> Zadanie A: Wypisz fragment tekstu o światach w grach wideo, od słów "Czy światy przedstawione" aż do słów "role się odwróciły!" włącznie.

> Pokazany tekst:
----

Czy światy przedstawione w grach wideo są jedynie mało znaczącym tłem, czy wręcz przeciwnie – grają pierwsze skrzypce, a takie elementy jak fabuła, wartka akcja czy psychologia bohaterów schodzą na dalszy plan? Jeszcze do przełomu XX i XXI wieku w centrum uwagi stała fabuła, a nie świat. Obecnie jednak role się odwróciły!
Podobną tendencję można zauważyć nie tylko w grach wideo, ale również w innych tworach popkultury – serialach, filmach czy powieściach. Twórcy nie konstruują już świata według fabuły. To właśnie stworzony świat wytacza możliwe ścieżki fabuły.
Na czym polega tworzenie świata w grach?
Stworzenie gry bardzo często wiąże się z wykreowaniem świata w zupełnie innej rzeczywistości niż ta znana nam z codziennego życia – o innej przestrzeni czasowej, geografii, nierzadko z własnym, odrębnym językiem, którym posługują się bohaterowie, z własną historią, kulturą, sztuką i społecznością. W grze wideo nie jest możliwe stworzenie jakiegokolwiek doświadczenia zarówno w obszarze rozgrywek, jak i narracji czy fabuły, bez stworzenia uprzednio przestrzeni, w której doświadczenie to mogłoby być zrealizowane.
Tworzenie światów w grach ma swoje początki w literaturze fantastycznej – to właśnie w powieściach Johna R.R. Tolkiena projektanci pierwszych gier z gatunku fantasy upatrywali największej inspiracji. Nie bez powodu Tolkien stworzył najpierw całą mapę Śródziemia, a dopiero później dopasował do niej fabułę Władcy Pierścieni. Identyczny mechanizm stosuje dzisiaj wielu projektantów gier, a kreowanie świata staje się tutaj sednem procesu artystycznego. Coraz częściej gramy w gry nie tylko motywowani chęcią poznania dalszego ciągu fabuły i losów bohaterów czy wygrania rozgrywki, ale po to, aby pobyć w wykreowanym w tych grach świecie, poznać lub zgłębić jego realia, dać się wciągnąć w tę alternatywną rzeczywistość.
Imersja, czyli zanurzenie w świat gry
Twórcom gier wideo zależy na tym, aby kreowane przez nich światy były na tyle fascynujące, aby gracze chcieli je odwiedzać, eksplorować, dowiadywać się o nich czegoś więcej i zostawać w nich jak najdłużej. Dlatego właśnie w przypadku gier mówi się o imersji – to nic innego jak właśnie zanurzenie się w odmiennej rzeczywistości gry. Im dłużej przebywamy w danej rzeczywistości i im większą wiedzę zdobywamy na jej temat, tym to zanurzenie się w grę jest większe.

----

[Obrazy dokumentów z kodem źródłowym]
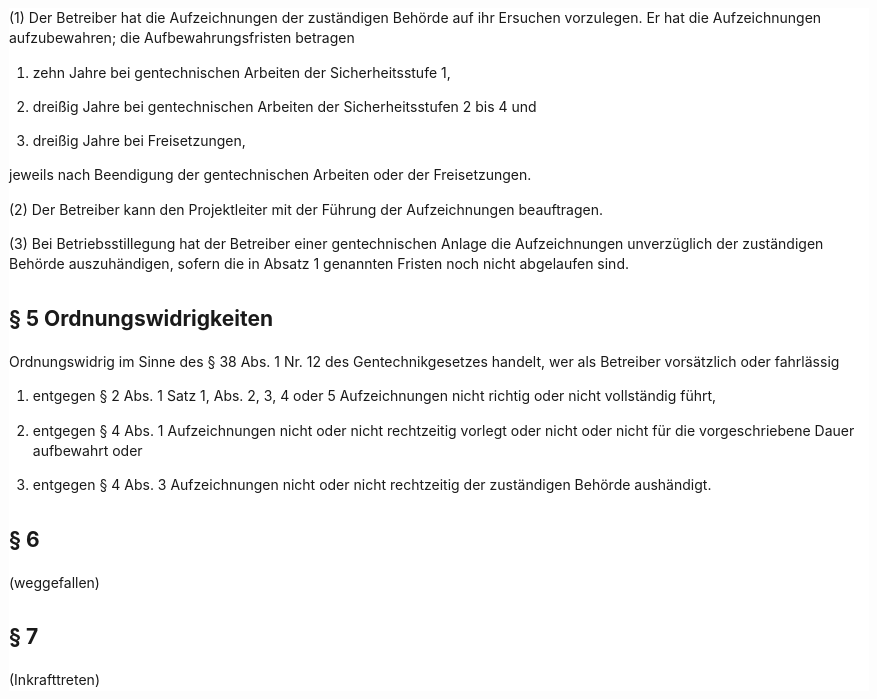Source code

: (1) Der Betreiber hat die Aufzeichnungen der zuständigen Behörde auf
ihr Ersuchen vorzulegen. Er hat die Aufzeichnungen aufzubewahren; die
Aufbewahrungsfristen betragen

1.  zehn Jahre bei gentechnischen Arbeiten der Sicherheitsstufe 1,


2.  dreißig Jahre bei gentechnischen Arbeiten der Sicherheitsstufen 2 bis
    4 und


3.  dreißig Jahre bei Freisetzungen,



jeweils nach Beendigung der gentechnischen Arbeiten oder der
Freisetzungen.

(2) Der Betreiber kann den Projektleiter mit der Führung der
Aufzeichnungen beauftragen.

(3) Bei Betriebsstillegung hat der Betreiber einer gentechnischen
Anlage die Aufzeichnungen unverzüglich der zuständigen Behörde
auszuhändigen, sofern die in Absatz 1 genannten Fristen noch nicht
abgelaufen sind.


## § 5 Ordnungswidrigkeiten

Ordnungswidrig im Sinne des § 38 Abs. 1 Nr. 12 des Gentechnikgesetzes
handelt, wer als Betreiber vorsätzlich oder fahrlässig

1.  entgegen § 2 Abs. 1 Satz 1, Abs. 2, 3, 4 oder 5 Aufzeichnungen nicht
    richtig oder nicht vollständig führt,


2.  entgegen § 4 Abs. 1 Aufzeichnungen nicht oder nicht rechtzeitig
    vorlegt oder nicht oder nicht für die vorgeschriebene Dauer aufbewahrt
    oder


3.  entgegen § 4 Abs. 3 Aufzeichnungen nicht oder nicht rechtzeitig der
    zuständigen Behörde aushändigt.





## § 6

(weggefallen)


## § 7

(Inkrafttreten)

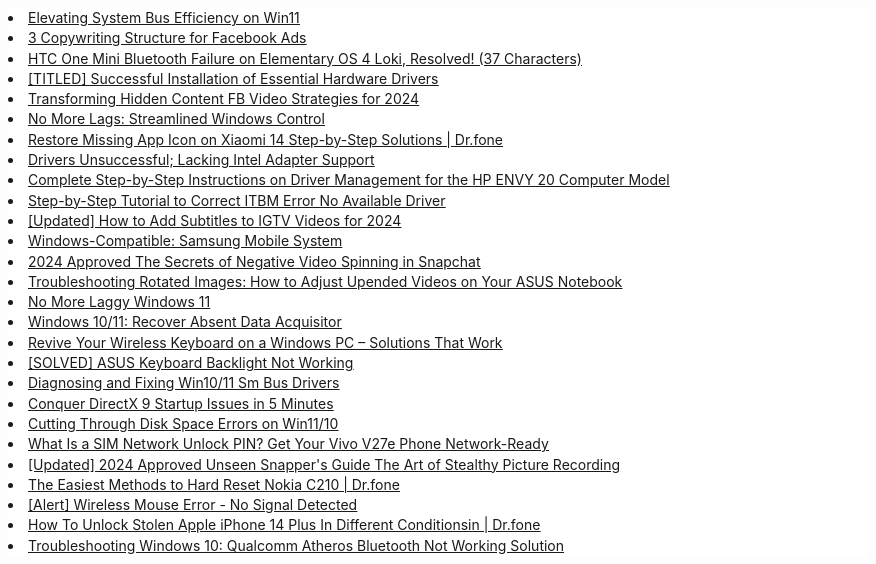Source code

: <li><a href="https://driver-error.techidaily.com/elevating-system-bus-efficiency-on-win11/"><u>Elevating System Bus Efficiency on Win11</u></a></li>
<li><a href="https://facebook-video-content.techidaily.com/3-copywriting-structure-for-facebook-ads/"><u>3 Copywriting Structure for Facebook Ads</u></a></li>
<li><a href="https://driver-error.techidaily.com/htc-one-mini-bluetooth-failure-on-elementary-os-4-loki-resolved-37-characters/"><u>HTC One Mini Bluetooth Failure on Elementary OS 4 Loki, Resolved! (37 Characters)</u></a></li>
<li><a href="https://driver-error.techidaily.com/titled-successful-installation-of-essential-hardware-drivers/"><u>[TITLED] Successful Installation of Essential Hardware Drivers</u></a></li>
<li><a href="https://facebook-clips.techidaily.com/transforming-hidden-content-fb-video-strategies-for-2024/"><u>Transforming Hidden Content  FB Video Strategies for 2024</u></a></li>
<li><a href="https://driver-error.techidaily.com/no-more-lags-streamlined-windows-control/"><u>No More Lags: Streamlined Windows Control</u></a></li>
<li><a href="https://fix-guide.techidaily.com/restore-missing-app-icon-on-xiaomi-14-step-by-step-solutions-drfone-by-drfone-fix-android-problems-fix-android-problems/"><u>Restore Missing App Icon on Xiaomi 14 Step-by-Step Solutions | Dr.fone</u></a></li>
<li><a href="https://driver-error.techidaily.com/drivers-unsuccessful-lacking-intel-adapter-support/"><u>Drivers Unsuccessful; Lacking Intel Adapter Support</u></a></li>
<li><a href="https://driver-error.techidaily.com/complete-step-by-step-instructions-on-driver-management-for-the-hp-envy-20-computer-model/"><u>Complete Step-by-Step Instructions on Driver Management for the HP ENVY 20 Computer Model</u></a></li>
<li><a href="https://driver-error.techidaily.com/step-by-step-tutorial-to-correct-itbm-error-no-available-driver/"><u>Step-by-Step Tutorial to Correct ITBM Error No Available Driver</u></a></li>
<li><a href="https://instagram-clips.techidaily.com/updated-how-to-add-subtitles-to-igtv-videos-for-2024/"><u>[Updated] How to Add Subtitles to IGTV Videos for 2024</u></a></li>
<li><a href="https://driver-error.techidaily.com/windows-compatible-samsung-mobile-system/"><u>Windows-Compatible: Samsung Mobile System</u></a></li>
<li><a href="https://snapchat-videos.techidaily.com/2024-approved-the-secrets-of-negative-video-spinning-in-snapchat/"><u>2024 Approved  The Secrets of Negative Video Spinning in Snapchat</u></a></li>
<li><a href="https://driver-error.techidaily.com/troubleshooting-rotated-images-how-to-adjust-upended-videos-on-your-asus-notebook/"><u>Troubleshooting Rotated Images: How to Adjust Upended Videos on Your ASUS Notebook</u></a></li>
<li><a href="https://driver-error.techidaily.com/no-more-laggy-windows-11/"><u>No More Laggy Windows 11</u></a></li>
<li><a href="https://driver-error.techidaily.com/windows-1011-recover-absent-data-acquisitor/"><u>Windows 10/11: Recover Absent Data Acquisitor</u></a></li>
<li><a href="https://driver-error.techidaily.com/1721104210852-revive-your-wireless-keyboard-on-a-windows-pc-solutions-that-work/"><u>Revive Your Wireless Keyboard on a Windows PC – Solutions That Work</u></a></li>
<li><a href="https://driver-error.techidaily.com/solved-asus-keyboard-backlight-not-working/"><u>[SOLVED] ASUS Keyboard Backlight Not Working</u></a></li>
<li><a href="https://driver-error.techidaily.com/diagnosing-and-fixing-win1011-sm-bus-drivers/"><u>Diagnosing and Fixing Win10/11 Sm Bus Drivers</u></a></li>
<li><a href="https://driver-error.techidaily.com/conquer-directx-9-startup-issues-in-5-minutes/"><u>Conquer DirectX 9 Startup Issues in 5 Minutes</u></a></li>
<li><a href="https://driver-error.techidaily.com/cutting-through-disk-space-errors-on-win1110/"><u>Cutting Through Disk Space Errors on Win11/10</u></a></li>
<li><a href="https://sim-unlock.techidaily.com/what-is-a-sim-network-unlock-pin-get-your-vivo-v27e-phone-network-ready-by-drfone-android/"><u>What Is a SIM Network Unlock PIN? Get Your Vivo V27e Phone Network-Ready</u></a></li>
<li><a href="https://snapchat-videos.techidaily.com/updated-2024-approved-unseen-snappers-guide-the-art-of-stealthy-picture-recording/"><u>[Updated] 2024 Approved  Unseen Snapper's Guide  The Art of Stealthy Picture Recording</u></a></li>
<li><a href="https://techidaily.com/the-easiest-methods-to-hard-reset-nokia-c210-drfone-by-drfone-reset-android-reset-android/"><u>The Easiest Methods to Hard Reset Nokia C210 | Dr.fone</u></a></li>
<li><a href="https://driver-error.techidaily.com/alert-wireless-mouse-error-no-signal-detected/"><u>[Alert] Wireless Mouse Error - No Signal Detected</u></a></li>
<li><a href="https://iphone-unlock.techidaily.com/how-to-unlock-stolen-apple-iphone-14-plus-in-different-conditionsin-drfone-by-drfone-ios/"><u>How To Unlock Stolen Apple iPhone 14 Plus In Different Conditionsin | Dr.fone</u></a></li>
<li><a href="https://driver-error.techidaily.com/troubleshooting-windows-10-qualcomm-atheros-bluetooth-not-working-solution/"><u>Troubleshooting Windows 10: Qualcomm Atheros Bluetooth Not Working Solution</u></a></li>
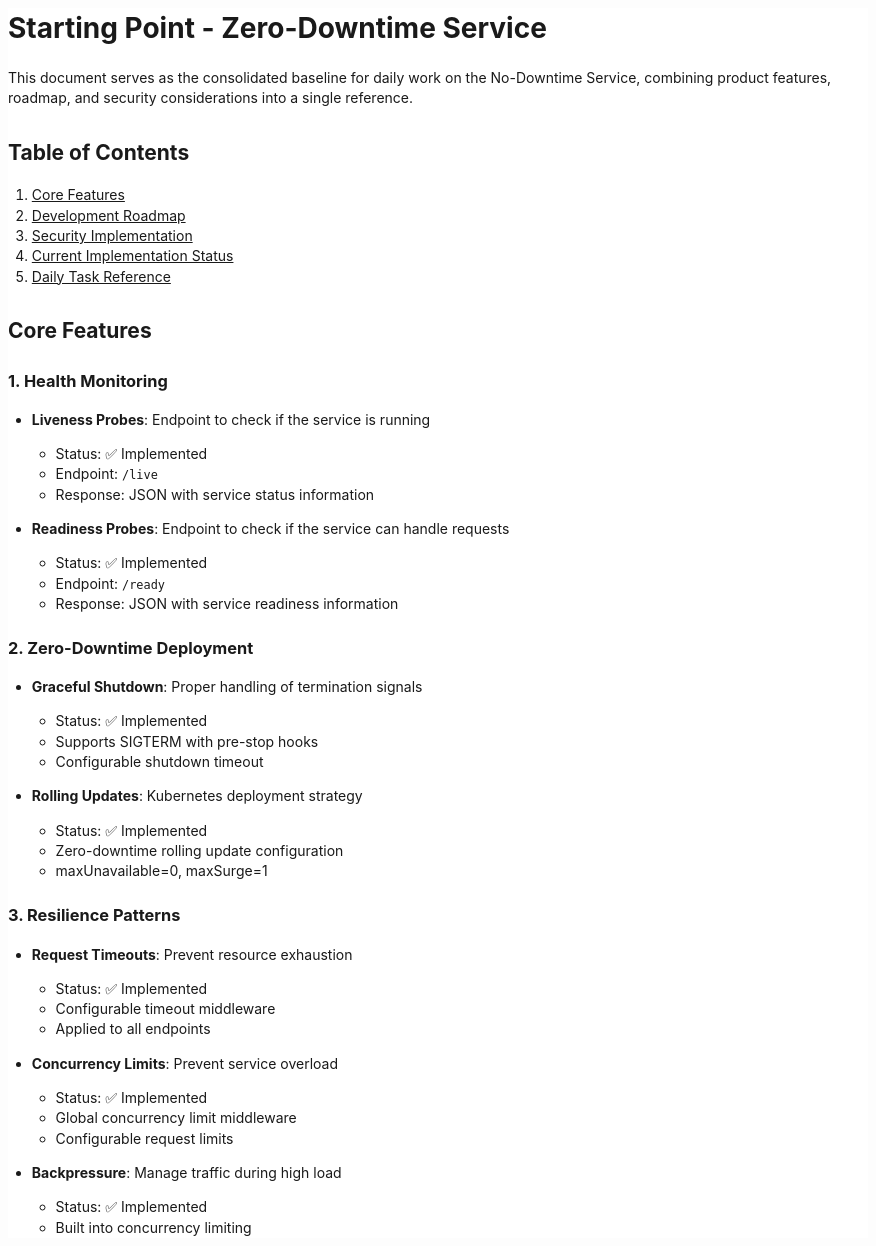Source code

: # Starting Point - Zero-Downtime Service

This document serves as the consolidated baseline for daily work on the No-Downtime Service, combining product features, roadmap, and security considerations into a single reference.

## Table of Contents
1. [Core Features](#core-features)
2. [Development Roadmap](#development-roadmap)
3. [Security Implementation](#security-implementation)
4. [Current Implementation Status](#current-implementation-status)
5. [Daily Task Reference](#daily-task-reference)

## Core Features

### 1. Health Monitoring
- **Liveness Probes**: Endpoint to check if the service is running
  - Status: ✅ Implemented
  - Endpoint: `/live`
  - Response: JSON with service status information

- **Readiness Probes**: Endpoint to check if the service can handle requests
  - Status: ✅ Implemented
  - Endpoint: `/ready`
  - Response: JSON with service readiness information

### 2. Zero-Downtime Deployment
- **Graceful Shutdown**: Proper handling of termination signals
  - Status: ✅ Implemented
  - Supports SIGTERM with pre-stop hooks
  - Configurable shutdown timeout

- **Rolling Updates**: Kubernetes deployment strategy
  - Status: ✅ Implemented
  - Zero-downtime rolling update configuration
  - maxUnavailable=0, maxSurge=1

### 3. Resilience Patterns
- **Request Timeouts**: Prevent resource exhaustion
  - Status: ✅ Implemented
  - Configurable timeout middleware
  - Applied to all endpoints

- **Concurrency Limits**: Prevent service overload
  - Status: ✅ Implemented
  - Global concurrency limit middleware
  - Configurable request limits

- **Backpressure**: Manage traffic during high load
  - Status: ✅ Implemented
  - Built into concurrency limiting
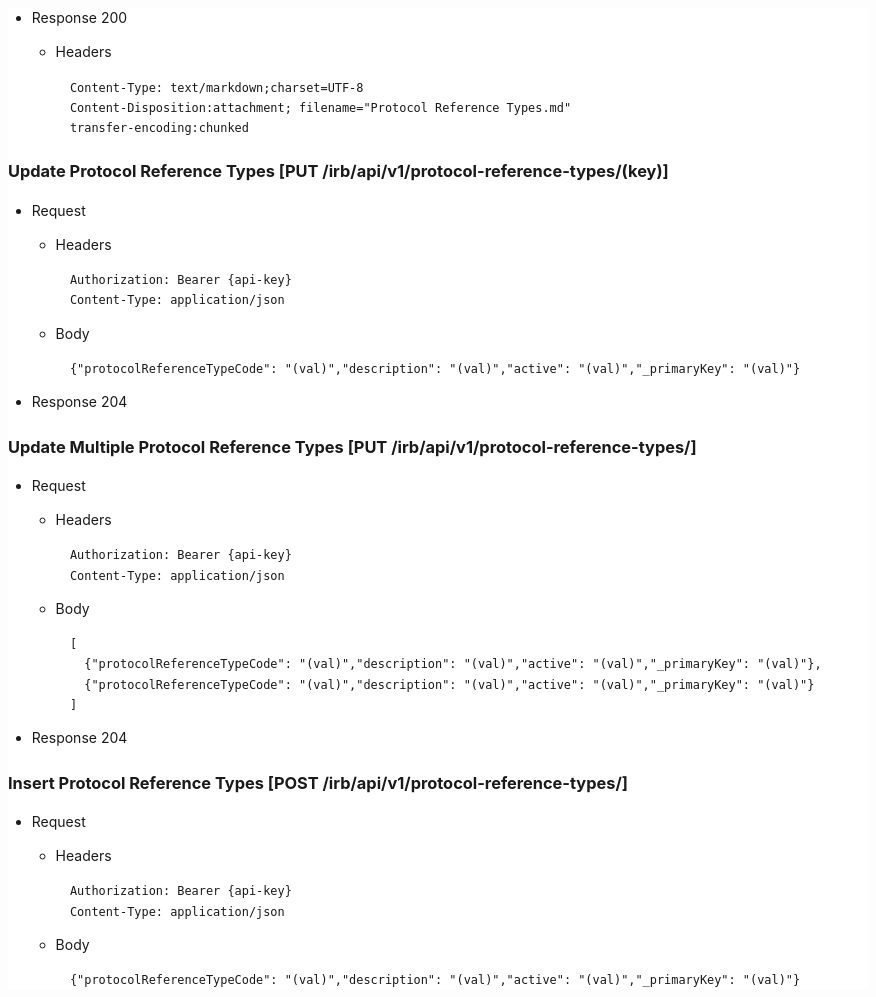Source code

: + Response 200
    + Headers

            Content-Type: text/markdown;charset=UTF-8
            Content-Disposition:attachment; filename="Protocol Reference Types.md"
            transfer-encoding:chunked


### Update Protocol Reference Types [PUT /irb/api/v1/protocol-reference-types/(key)]

+ Request

    + Headers

            Authorization: Bearer {api-key}   
            Content-Type: application/json

    + Body
    
            {"protocolReferenceTypeCode": "(val)","description": "(val)","active": "(val)","_primaryKey": "(val)"}
			
+ Response 204

### Update Multiple Protocol Reference Types [PUT /irb/api/v1/protocol-reference-types/]

+ Request

    + Headers

            Authorization: Bearer {api-key}   
            Content-Type: application/json

    + Body
    
            [
              {"protocolReferenceTypeCode": "(val)","description": "(val)","active": "(val)","_primaryKey": "(val)"},
              {"protocolReferenceTypeCode": "(val)","description": "(val)","active": "(val)","_primaryKey": "(val)"}
            ]
			
+ Response 204

### Insert Protocol Reference Types [POST /irb/api/v1/protocol-reference-types/]

+ Request

    + Headers

            Authorization: Bearer {api-key}   
            Content-Type: application/json

    + Body
    
            {"protocolReferenceTypeCode": "(val)","description": "(val)","active": "(val)","_primaryKey": "(val)"}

----

> Zadanie B: Zmień rekordy od ich początku aż do wiersza z "richtig oder nicht" włącznie, zastępując "Betreiber" słowem "Unternehmer". Wypisz tylko te wiersze, bez innych zmian i bez obrazów.

> Odpowiedź A:
Czy światy przedstawione w grach wideo są jedynie mało znaczącym tłem, czy wręcz przeciwnie – grają pierwsze skrzypce, a takie elementy jak fabuła, wartka akcja czy psychologia bohaterów schodzą na dalszy plan? Jeszcze do przełomu XX i XXI wieku w centrum uwagi stała fabuła, a nie świat. Obecnie jednak role się odwróciły!

> Odpowiedź B:
Source code

: (1) Der Unternehmer hat die Aufzeichnungen der zuständigen Behörde auf
ihr Ersuchen vorzulegen. Er hat die Aufzeichnungen aufzubewahren; die
Aufbewahrungsfristen betragen

1.  zehn Jahre bei gentechnischen Arbeiten der Sicherheitsstufe 1,


2.  dreißig Jahre bei gentechnischen Arbeiten der Sicherheitsstufen 2 bis
    4 und


3.  dreißig Jahre bei Freisetzungen,



jeweils nach Beendigung der gentechnischen Arbeiten oder der
Freisetzungen.

(2) Der Unternehmer kann den Projektleiter mit der Führung der
Aufzeichnungen beauftragen.

(3) Bei Betriebsstillegung hat der Unternehmer einer gentechnischen
Anlage die Aufzeichnungen unverzüglich der zuständigen Behörde
auszuhändigen, sofern die in Absatz 1 genannten Fristen noch nicht
abgelaufen sind.


## § 5 Ordnungswidrigkeiten

Ordnungswidrig im Sinne des § 38 Abs. 1 Nr. 12 des Gentechnikgesetzes
handelt, wer als Unternehmer vorsätzlich oder fahrlässig

1.  entgegen § 2 Abs. 1 Satz 1, Abs. 2, 3, 4 oder 5 Aufzeichnungen nicht
    richtig oder nicht vollständig führt,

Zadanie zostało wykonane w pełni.